Владимир Маяковский много и целенаправленно путешествовал по Советскому Союзу с 1926 г. вплоть до последних дней жизни. Тому имелись свои причины. По существу, он стал первым из русских поэтов советской эпохи, кто после Гражданской войны начал завоевывать массовую аудиторию, будить у публики интерес не только к собственному творчеству, но и вообще к искусству звучащего со сцены стихотворного слова. «Вторая работа — продолжаю прерванную традицию трубадуров и менестрелей. Езжу по городам и читаю», — отмечал поэт в автобиографии.
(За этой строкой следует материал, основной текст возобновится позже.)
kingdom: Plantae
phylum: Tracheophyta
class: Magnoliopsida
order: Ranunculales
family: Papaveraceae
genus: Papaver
Кроме того, поездки Маяковского по СССР были вызваны и его активным участием в работе литературной группы «ЛЕФ» (Левый фронт искусства), куда он вступил в конце 1922 г. Непосредственное влияние на его лирику оказала выдвинутая лефовцами теория «социального заказа». Конечно же, Маяковский понимал «соцзаказ» не в примитивной вульгарно-социологической трактовке, а, прежде всего, как внутреннюю потребность реагировать своим творчеством на грандиозные перемены в жизни страны и народа. Эту мысль он озвучил в статье «Как делать стихи»: «Чтобы правильно понимать социальный заказ, поэт должен быть в центре дел и событий». А после публичного диспута «ЛЕФ или блеф?» в марте 1927 г. В. Маяковский в небольшой статье «Что я делаю?» так определил свою первоочередную творческую цель: «развоз идей ЛЕФа и стихов по городам Союза».
В Твери поэт оказался в известной степени случайно: он ехал поездом в Ленинград, чтобы прочесть там первую часть поэмы «Хорошо», однако его импресарио Павел Лавут предложил на один день задержаться и в этом городе.
Выступление Владимира Маяковского состоялось в Колонном зале тверского Дома офицеров, где в то время размещался городской совет, и было действительно неординарным событием в литературно-общественной жизни города: по разным источникам, на встречу с поэтом пришло от 300 до 500 человек. Программа вечера включала в себя доклад «Лицо левой литературы», в котором затрагивались следующие темы: «Что такое левая литература?», «Как выучиться в 5 уроков писать стихи?», «Поп или мастер?», «Можно ли рифму забыть в трамвае?», «Стихийное бедствие», «Львицы с гривами и марш с кавычками», «Есенинство и гитары», «Поэты, зубные врачи и служители культа», «Что такое новый Леф?», «Как нарисовать женщину, скрывающую свои годы» и «Асеев, Кирсанов, Пастернак, Третьяков, Сельвинский, Каменский и другие». Затем предполагалось чтение стихов и поэм, а в заключение — ответы на записки из зала.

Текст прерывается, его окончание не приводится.